2. By cutting operating costs
There are also significant savings to be had in terms of operational costs. The personnel required to manage a lineup of point products – with their associated consoles, alerts, and policies – are driving up security spends for many organizations. Staffing SOCs is expensive, and hardening IT security at the infrastructure level can help ease the burden on these teams.
Zero trust solutions that monitor digital experience also help reduce support calls, leading to further savings. If users default to contacts their help desk any time there’s a problem with Microsoft Teams or Zoom, organizations will have to scale up support resources. If, instead, they proactively monitor and report on application availability, they will have less taxed IT teams.
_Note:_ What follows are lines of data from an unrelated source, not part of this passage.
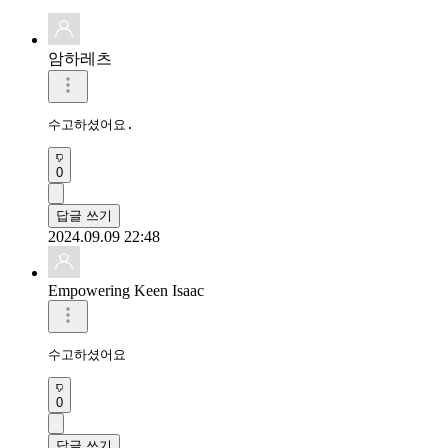
암하레츠
수고하셨어요.
0
답글 쓰기
2024.09.09 22:48
Empowering Keen Isaac
수고하셨어요
0
답글 쓰기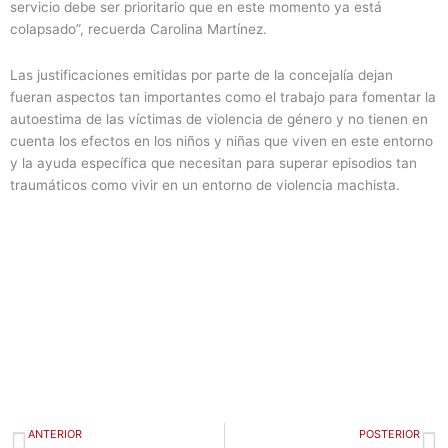
servicio debe ser prioritario que en este momento ya está
colapsado”, recuerda Carolina Martínez.
Las justificaciones emitidas por parte de la concejalía dejan
fueran aspectos tan importantes como el trabajo para fomentar la
autoestima de las víctimas de violencia de género y no tienen en
cuenta los efectos en los niños y niñas que viven en este entorno
y la ayuda específica que necesitan para superar episodios tan
traumáticos como vivir en un entorno de violencia machista.
Ant
S
ANTERIOR
POSTERIOR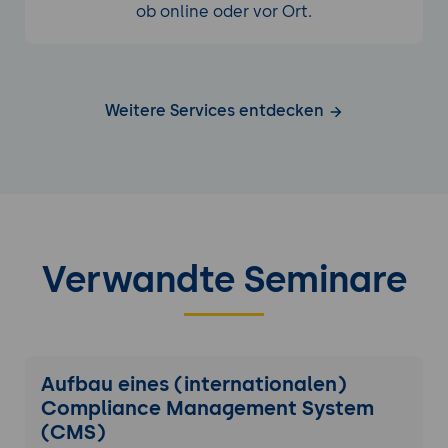
ob online oder vor Ort.
Weitere Services entdecken
Verwandte Seminare
Aufbau eines (internationalen)
Compliance Management System
(CMS)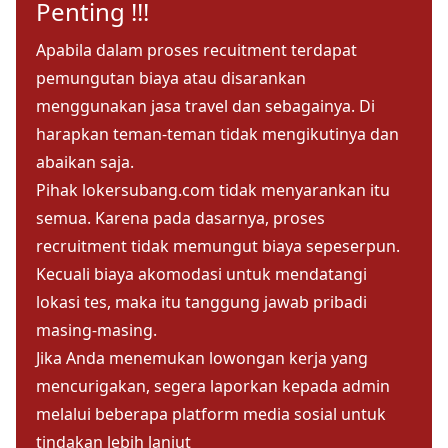
Penting !!!
Apabila dalam proses recuitment terdapat
pemungutan biaya atau disarankan
menggunakan jasa travel dan sebagainya. Di
harapkan teman-teman tidak mengikutinya dan
abaikan saja.
Pihak lokersubang.com tidak menyarankan itu
semua. Karena pada dasarnya, proses
recruitment tidak memungut biaya sepeserpun.
Kecuali biaya akomodasi untuk mendatangi
lokasi tes, maka itu tanggung jawab pribadi
masing-masing.
Jika Anda menemukan lowongan kerja yang
mencurigakan, segera laporkan kepada admin
melalui beberapa platform media sosial untuk
tindakan lebih lanjut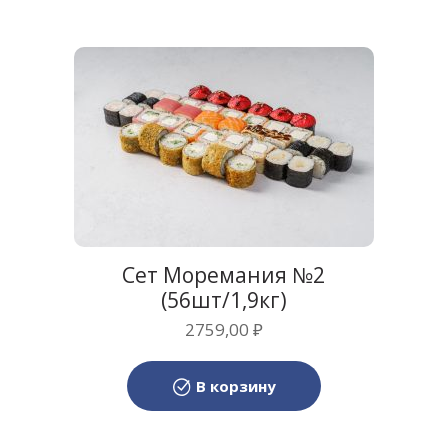
Сет Моремания №2
(56шт/1,9кг)
2759,00
₽
В корзину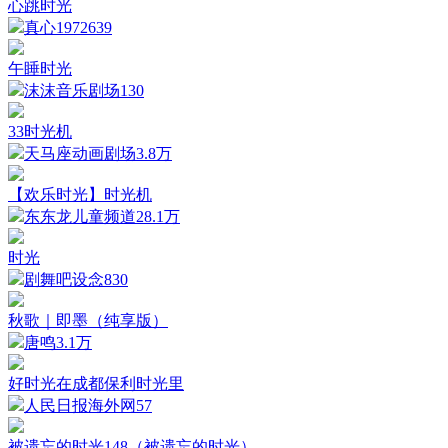
心跳时光
真心1972
639
午睡时光
沫沫音乐剧场
130
33时光机
天马座动画剧场
3.8万
【欢乐时光】时光机
东东龙儿童频道
28.1万
时光
剧舞吧设念
830
秋歌｜即墨（纯享版）
唐鸣
3.1万
好时光在成都保利时光里
人民日报海外网
57
被遗忘的时光148（被遗忘的时光）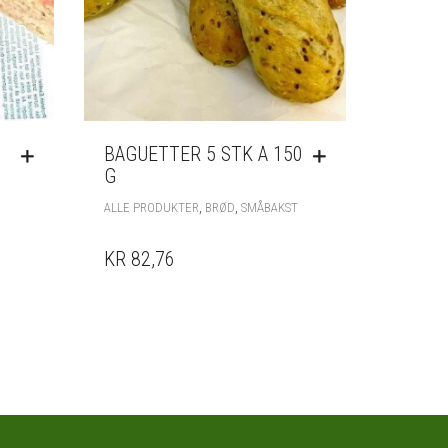
BAGUETTER 5 STK A 150
G
,
,
ALLE PRODUKTER
BRØD
SMÅBAKST
KR 82,76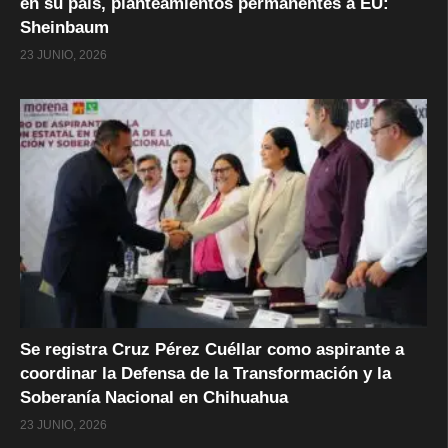
en su país, planteamientos permanentes a EU:
Sheinbaum
23 JUNIO, 2026
Se registra Cruz Pérez Cuéllar como aspirante a
coordinar la Defensa de la Transformación y la
Soberanía Nacional en Chihuahua
23 JUNIO, 2026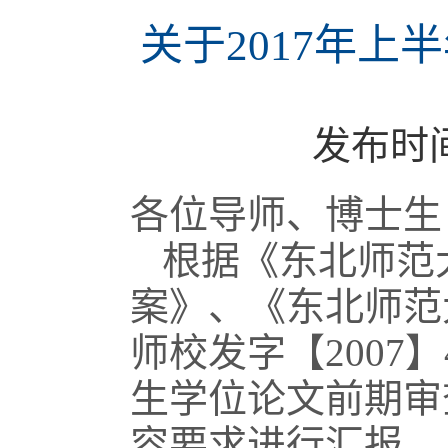
关于2017年
发布时
各位导师、博士生
根据《东北师范
案》、《东北师范
师校发字【200
生学位论文前期审
容要求进行汇报。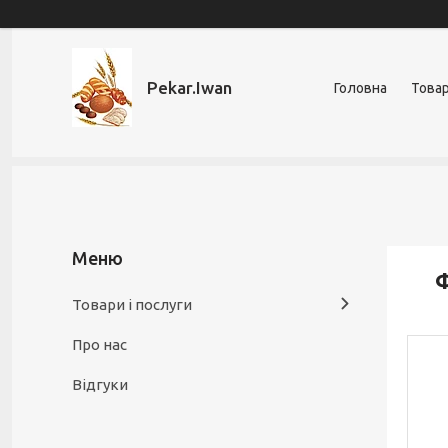
Pekar.Iwan
Головна
Товар
Ф
Товари і послуги
Про нас
Відгуки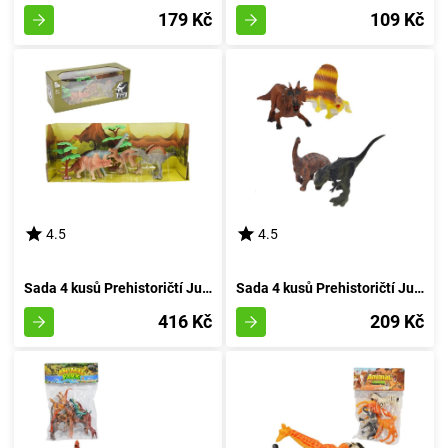
179 Kč
109 Kč
4.5
4.5
Sada 4 kusů Prehistoričtí Jurská Bestie
Sada 4 kusů Prehistoričtí Jurská Doba
416 Kč
209 Kč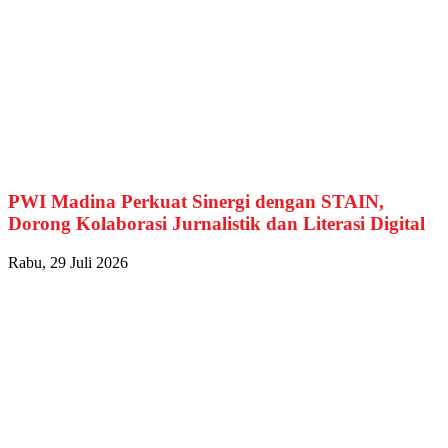
PWI Madina Perkuat Sinergi dengan STAIN,
Dorong Kolaborasi Jurnalistik dan Literasi Digital
Rabu, 29 Juli 2026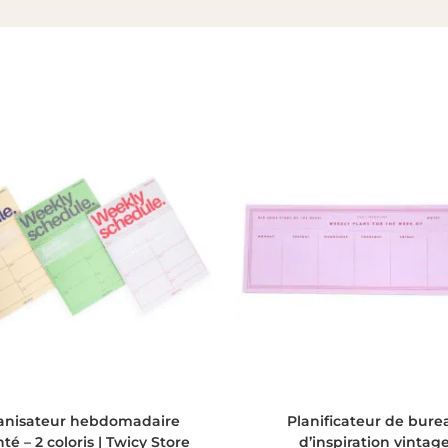
CHOIX DES OPTIONS
AJOUTER AU PANIER
anisateur hebdomadaire
Planificateur de bure
té – 2 coloris | Twicy Store
d’inspiration vintag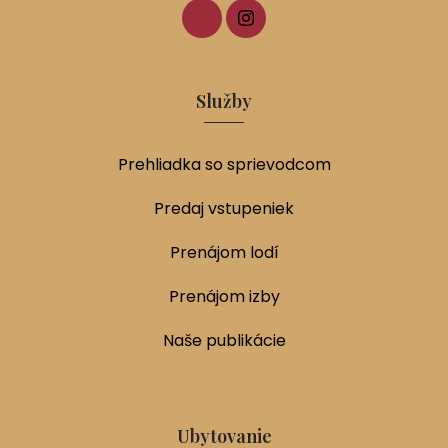
Služby
Prehliadka so sprievodcom
Predaj vstupeniek
Prenájom lodí
Prenájom izby
Naše publikácie
Ubytovanie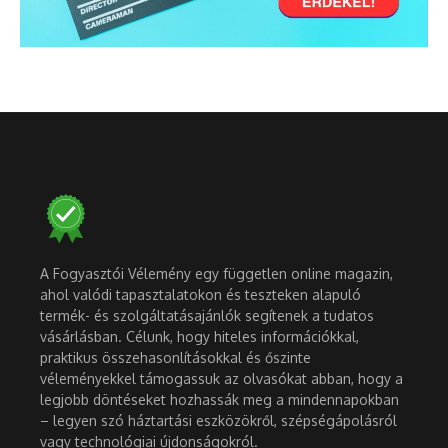
A Fogyasztói Vélemény egy független online magazin,
ahol valódi tapasztalatokon és teszteken alapuló
termék- és szolgáltatásajánlók segítenek a tudatos
vásárlásban. Célunk, hogy hiteles információkkal,
praktikus összehasonlításokkal és őszinte
véleményekkel támogassuk az olvasókat abban, hogy a
legjobb döntéseket hozhassák meg a mindennapokban
– legyen szó háztartási eszközökről, szépségápolásról
vagy technológiai újdonságokról.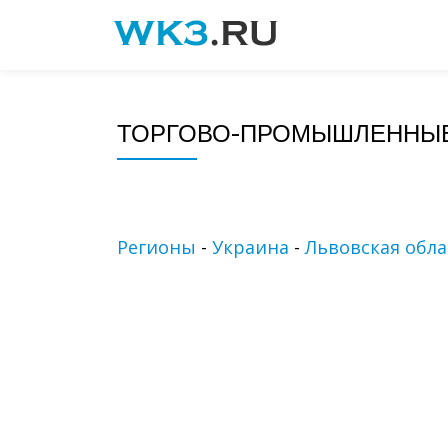
Skip
to
content
ТОРГОВО-ПРОМЫШЛЕННЫЕ
Регионы
-
Украина
-
Львовская обла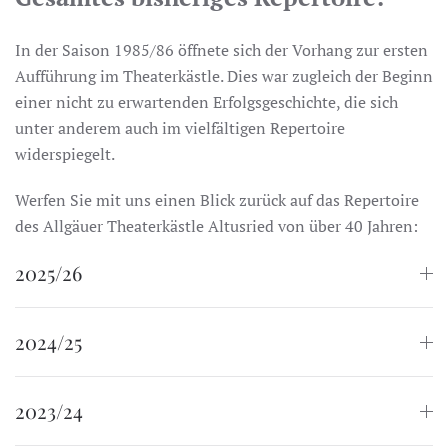
In der Saison 1985/86 öffnete sich der Vorhang zur ersten
Aufführung im Theaterkästle. Dies war zugleich der Beginn
einer nicht zu erwartenden Erfolgsgeschichte, die sich
unter anderem auch im vielfältigen Repertoire
widerspiegelt.
Werfen Sie mit uns einen Blick zurück auf das Repertoire
des Allgäuer Theaterkästle Altusried von über 40 Jahren:
2025/26
2024/25
2023/24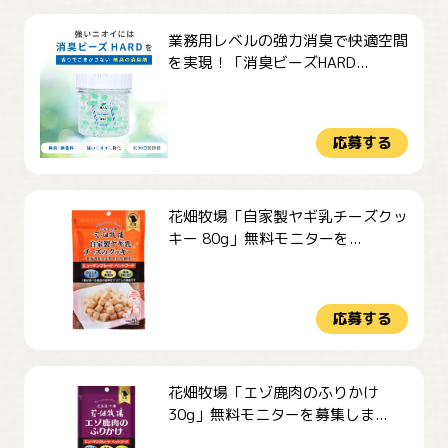
業務用レベルの強力消臭で快適空間
を実現！「消臭ビーズHARD...
応募する
花畑牧場「自家製ヤギ乳チーズクッ
キー 80g」無料モニターを...
応募する
花畑牧場「エゾ鹿肉のふりかけ
30g」無料モニターを募集しま...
3. By reducing reliance on data centers
The more heavily reliant organizations are on routing their traffic through data centers, the more investment they must make in infrastructure for those data centers. More traffic requires bigger switches, bigger firewalls, and bigger load balancers to handle it all. By moving applications from the data center to the cloud wherever possible, IT teams reduce the need for spending more on appliances.
This transition is already underway with the growth of the public cloud. Zero trust accelerates it. With zero trust architecture, only traffic that’s headed to the data center is sent there, eliminating the need for costly upgrades.
In its entirety, zero trust often acts as permission for organizations to step back and reevaluate the entirety of the way they do business – beyond networks, infrastructure, and other purely IT elements.